NATCA President Paul Rinaldi Speaks at Aero Club Luncheon, Jan. 29, 2019
Today NATCA President Paul Rinaldi spoke at the Aero Club of Washington’s January luncheon about the government shutdown’s devastating effects on aviation.
“This shutdown cut us deep,” Rinaldi said. “Highly trained highly skilled professionals worked every day and then had to go home and worry about how they were going to get food. They did nothing wrong. They did the job they were supposed to do. They came to work every day. And they were taken hostage by the political process of this country.”
Rinaldi emphasized the intense pressure and extra stress put on the National Airspace System (NAS) because of the shutdown.
“We work really hard to keep distractions out of our workforce. And we just inserted all these distractions and thoughts into their heads while they were working airplanes. We were deeply concerned,” he said. “The system was on the verge of unraveling, and we sounded the bell. We didn’t know how we were going to hold this together much longer.”
Reassembling the delicate pieces of the NAS puzzle will take much longer than it did to tear them apart, Rinaldi said.
“We have years to make up now. We lost time, we lost energy, we lost people, and a lot of people lost heart,” he said.
Rinaldi reiterated NATCA’s firm belief that the status quo is broken. The National Airspace System requires a stable, predictable funding stream in order to keep flying safe and efficient.
“The aviation system in this country is a national treasure,” he said. “Twelve million great-paying jobs are attributed to aviation, 1.5 trillion dollars in gross domestic product from aviation every year, five percent of our gross domestic product.”
The constant funding crises that arise from stop-and-go funding continue to wreak havoc on the NAS, Rinaldi said. The shutdown worsened the controller staffing crisis, which is at a 30-year low, by halting controller hiring and training. Of the certified professional controllers in the U.S., 20 percent could retire at any moment. If these professionals decide to retire rather than risk being required to work without a paycheck again, we will not be able to run the volume of traffic that we run today, he said.
“Making a controller takes years: from the entrance exam, the medical process, background checks, to the academy, to their facility, to on-the-job-training daily for 3 to 6 years to enter that apprentice to be fully certified.
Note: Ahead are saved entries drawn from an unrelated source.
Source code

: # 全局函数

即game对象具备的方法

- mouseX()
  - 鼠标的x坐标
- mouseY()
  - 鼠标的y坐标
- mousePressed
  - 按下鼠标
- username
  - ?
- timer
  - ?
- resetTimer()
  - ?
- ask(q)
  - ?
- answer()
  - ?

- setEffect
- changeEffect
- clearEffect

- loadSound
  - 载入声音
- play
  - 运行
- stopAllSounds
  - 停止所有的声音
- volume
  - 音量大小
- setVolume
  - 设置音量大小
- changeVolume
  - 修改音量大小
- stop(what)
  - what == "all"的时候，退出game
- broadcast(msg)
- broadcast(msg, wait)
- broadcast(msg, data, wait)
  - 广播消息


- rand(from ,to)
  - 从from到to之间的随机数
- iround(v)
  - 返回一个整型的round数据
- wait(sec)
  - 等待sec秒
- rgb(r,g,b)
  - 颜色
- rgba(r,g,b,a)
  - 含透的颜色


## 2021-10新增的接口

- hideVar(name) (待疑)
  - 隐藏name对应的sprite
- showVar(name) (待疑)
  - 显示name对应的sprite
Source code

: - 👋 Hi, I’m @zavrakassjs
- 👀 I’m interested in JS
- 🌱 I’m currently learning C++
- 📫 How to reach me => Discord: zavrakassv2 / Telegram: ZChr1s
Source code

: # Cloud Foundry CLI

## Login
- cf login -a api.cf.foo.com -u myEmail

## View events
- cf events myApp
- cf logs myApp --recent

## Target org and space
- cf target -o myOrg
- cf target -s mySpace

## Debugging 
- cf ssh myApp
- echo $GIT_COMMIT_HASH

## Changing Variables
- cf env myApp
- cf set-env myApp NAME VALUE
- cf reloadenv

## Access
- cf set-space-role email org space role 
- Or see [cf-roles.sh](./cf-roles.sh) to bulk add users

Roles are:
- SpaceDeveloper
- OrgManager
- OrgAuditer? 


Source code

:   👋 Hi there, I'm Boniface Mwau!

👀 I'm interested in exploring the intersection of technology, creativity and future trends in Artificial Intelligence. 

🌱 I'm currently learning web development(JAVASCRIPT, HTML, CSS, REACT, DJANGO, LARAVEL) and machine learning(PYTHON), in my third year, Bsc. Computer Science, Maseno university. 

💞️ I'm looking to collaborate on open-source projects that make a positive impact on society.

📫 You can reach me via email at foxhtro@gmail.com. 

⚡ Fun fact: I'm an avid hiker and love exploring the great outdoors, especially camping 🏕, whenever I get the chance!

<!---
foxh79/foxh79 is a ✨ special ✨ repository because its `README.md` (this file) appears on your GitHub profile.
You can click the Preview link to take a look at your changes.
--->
We don’t know how many actually left the profession that were in the training process, especially in the high cost of living areas.”
With the potential for another shutdown just 17 days away on February 15, Rinaldi challenged the aviation community to seize the opportunity to pursue air traffic control reform to get aviation out from under the thumb of the broken funding process.
“Our system was less safe and is less safe today than it was on December 21,” he said. “This should never happen again. I hope the aviation community together has said, ‘Enough is enough.’ Stand up for stable predictable funding for our aviation system. Stand up for yourselves, your livelihoods. Stand up for the United States of America, for stable predictable funding.”